Hi team, looks amazing and well done on the explanation docs. I have a quick question though, I work across multiple machines (home, work, laptop etc.), can the memory move with me? Currently I use dropbox to keep everything in sync (hands off), I'm not sure dropbox with a live KV cache is a good idea though (would produce plenty of ("conficted copy") files) and wonder if you have a suggestion.

The good news is that I only use one at a time, and they share a VPN network, with that in mind do you guys have a hands-off way to keep these in-sync?

This is wonderful man!! I am using it with claude code and seeing reduced token consumption. This is amazing!

very happy to hear this.

The 92% context compression is the number that actually matters here.. I've run into the token dump problem myself where the context window gets eaten before the agent even starts doing real work. The hybrid BM25+ vector search approach makes sense for this use case too, pure vector search misses exact identifier matches which in a codebase is basically everything important.. function names, variable names, file paths.

One thing I'm curious about.. how are you handling memory staleness? If I refactored a module two weeks ago and the old architecture is still in memory, the agent might confidently suggest patterns that no longer apply. Is there a TTL mechanism or does it rely on the agent to overwrite outdated memories when it encounters contradictions? That's the failure mode I'd be most worried about in a real codebase.

I really like the hybrid (BM25 + Vector Search) approach to this problem. Pure semantic search for exact function names and file paths in large codebases does not work very well. What do you do about memory staleness. ? If a given architecture is refactored, what is preventing the agent from being able to retrieve the outdated pattern in the next session?

Persistent useful memory seems to be key for multiple AI applications not just codding. 2 genuine questions :
How does it scale with intense usage over the course of a year?
How does it handle successive contradictions ?
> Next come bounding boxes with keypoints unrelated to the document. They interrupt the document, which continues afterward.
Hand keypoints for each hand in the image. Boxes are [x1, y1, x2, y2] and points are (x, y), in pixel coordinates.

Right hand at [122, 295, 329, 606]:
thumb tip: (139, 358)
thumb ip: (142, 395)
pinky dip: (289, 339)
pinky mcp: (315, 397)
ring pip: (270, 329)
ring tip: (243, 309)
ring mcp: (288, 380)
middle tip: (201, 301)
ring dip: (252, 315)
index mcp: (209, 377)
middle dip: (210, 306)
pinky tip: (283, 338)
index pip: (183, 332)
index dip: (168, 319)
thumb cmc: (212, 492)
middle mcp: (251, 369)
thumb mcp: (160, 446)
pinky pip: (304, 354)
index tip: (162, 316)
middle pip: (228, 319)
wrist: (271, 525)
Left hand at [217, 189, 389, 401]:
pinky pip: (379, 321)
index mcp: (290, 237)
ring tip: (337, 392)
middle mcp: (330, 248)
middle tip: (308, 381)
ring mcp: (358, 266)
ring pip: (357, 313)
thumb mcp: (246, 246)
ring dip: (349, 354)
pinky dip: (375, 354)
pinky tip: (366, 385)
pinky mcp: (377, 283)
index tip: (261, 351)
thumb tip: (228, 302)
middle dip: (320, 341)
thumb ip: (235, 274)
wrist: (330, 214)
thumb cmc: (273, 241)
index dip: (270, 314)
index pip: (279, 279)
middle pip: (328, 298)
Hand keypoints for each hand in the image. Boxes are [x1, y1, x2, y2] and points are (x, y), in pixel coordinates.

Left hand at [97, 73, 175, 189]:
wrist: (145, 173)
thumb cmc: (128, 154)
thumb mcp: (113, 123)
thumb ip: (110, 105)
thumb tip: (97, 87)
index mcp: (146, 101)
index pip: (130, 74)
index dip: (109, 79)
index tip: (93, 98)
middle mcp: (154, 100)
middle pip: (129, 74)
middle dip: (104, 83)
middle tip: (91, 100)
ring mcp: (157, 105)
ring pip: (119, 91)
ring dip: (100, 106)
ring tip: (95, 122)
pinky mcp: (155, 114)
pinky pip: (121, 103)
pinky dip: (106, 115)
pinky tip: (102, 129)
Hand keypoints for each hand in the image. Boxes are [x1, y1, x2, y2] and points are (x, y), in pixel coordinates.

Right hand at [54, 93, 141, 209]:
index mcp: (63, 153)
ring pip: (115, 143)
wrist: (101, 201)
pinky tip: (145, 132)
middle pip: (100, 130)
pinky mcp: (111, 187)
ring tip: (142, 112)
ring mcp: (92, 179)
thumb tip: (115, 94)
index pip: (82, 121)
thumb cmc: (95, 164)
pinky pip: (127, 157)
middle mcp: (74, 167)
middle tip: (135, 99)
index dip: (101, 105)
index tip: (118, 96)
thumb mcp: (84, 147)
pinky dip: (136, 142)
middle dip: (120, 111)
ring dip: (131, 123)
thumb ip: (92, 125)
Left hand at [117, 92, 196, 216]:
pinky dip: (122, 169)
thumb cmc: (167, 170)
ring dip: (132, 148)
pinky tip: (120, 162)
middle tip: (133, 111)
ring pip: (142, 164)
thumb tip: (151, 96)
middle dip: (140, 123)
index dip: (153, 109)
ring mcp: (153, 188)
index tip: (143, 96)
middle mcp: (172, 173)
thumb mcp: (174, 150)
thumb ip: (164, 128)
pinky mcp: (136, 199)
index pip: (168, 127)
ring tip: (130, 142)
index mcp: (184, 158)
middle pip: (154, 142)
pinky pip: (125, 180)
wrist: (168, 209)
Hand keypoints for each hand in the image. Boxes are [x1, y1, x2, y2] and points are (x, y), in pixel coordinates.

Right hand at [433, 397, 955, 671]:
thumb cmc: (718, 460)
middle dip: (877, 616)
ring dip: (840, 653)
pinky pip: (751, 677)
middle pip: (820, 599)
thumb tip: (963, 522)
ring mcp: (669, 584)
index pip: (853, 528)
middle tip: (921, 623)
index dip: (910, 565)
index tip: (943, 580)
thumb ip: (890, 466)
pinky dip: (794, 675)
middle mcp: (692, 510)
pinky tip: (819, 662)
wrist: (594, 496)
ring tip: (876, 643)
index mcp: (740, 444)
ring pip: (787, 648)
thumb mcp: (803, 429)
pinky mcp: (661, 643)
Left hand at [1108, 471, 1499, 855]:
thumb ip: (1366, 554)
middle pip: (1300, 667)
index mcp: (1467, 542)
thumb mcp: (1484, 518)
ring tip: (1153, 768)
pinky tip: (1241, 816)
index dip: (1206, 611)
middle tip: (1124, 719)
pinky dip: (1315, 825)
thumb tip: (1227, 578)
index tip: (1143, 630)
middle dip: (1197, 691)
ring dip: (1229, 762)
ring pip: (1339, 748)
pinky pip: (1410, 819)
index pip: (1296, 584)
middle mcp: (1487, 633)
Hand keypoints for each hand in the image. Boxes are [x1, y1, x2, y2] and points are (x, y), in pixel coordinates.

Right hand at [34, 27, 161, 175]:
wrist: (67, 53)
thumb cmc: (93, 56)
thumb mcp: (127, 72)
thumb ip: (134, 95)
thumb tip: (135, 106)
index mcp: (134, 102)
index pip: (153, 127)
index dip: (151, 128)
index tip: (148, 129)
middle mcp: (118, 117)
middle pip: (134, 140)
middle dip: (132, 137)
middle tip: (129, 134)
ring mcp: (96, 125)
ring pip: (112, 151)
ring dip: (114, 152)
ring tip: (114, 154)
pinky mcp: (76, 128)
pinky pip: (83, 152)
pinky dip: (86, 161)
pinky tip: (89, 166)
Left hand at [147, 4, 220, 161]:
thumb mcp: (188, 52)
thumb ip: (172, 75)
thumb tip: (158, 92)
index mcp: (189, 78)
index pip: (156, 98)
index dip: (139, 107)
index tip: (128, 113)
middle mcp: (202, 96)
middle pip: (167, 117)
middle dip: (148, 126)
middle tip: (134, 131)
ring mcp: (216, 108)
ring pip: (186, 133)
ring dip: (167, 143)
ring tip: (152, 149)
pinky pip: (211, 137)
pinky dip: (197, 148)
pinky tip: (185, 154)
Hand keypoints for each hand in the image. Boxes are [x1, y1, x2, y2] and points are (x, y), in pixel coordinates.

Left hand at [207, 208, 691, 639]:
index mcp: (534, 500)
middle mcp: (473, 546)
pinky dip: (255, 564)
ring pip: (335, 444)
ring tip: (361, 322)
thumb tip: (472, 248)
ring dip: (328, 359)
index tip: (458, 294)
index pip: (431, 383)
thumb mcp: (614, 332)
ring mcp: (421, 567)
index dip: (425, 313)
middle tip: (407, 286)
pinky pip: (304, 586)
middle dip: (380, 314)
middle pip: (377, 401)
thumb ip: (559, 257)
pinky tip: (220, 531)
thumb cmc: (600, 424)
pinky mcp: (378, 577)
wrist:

The problem this solves is real — I've had the exact experience of explaining my project's architecture to an agent, solving a problem together, and then having to explain it all over again the next session like none of it happened. What I'd want to understand before trusting this fully: how does it handle cases where the architecture changes? If I refactor something significantly, does the old memory become a liability that misleads future sessions, or does the system detect drift and update accordingly?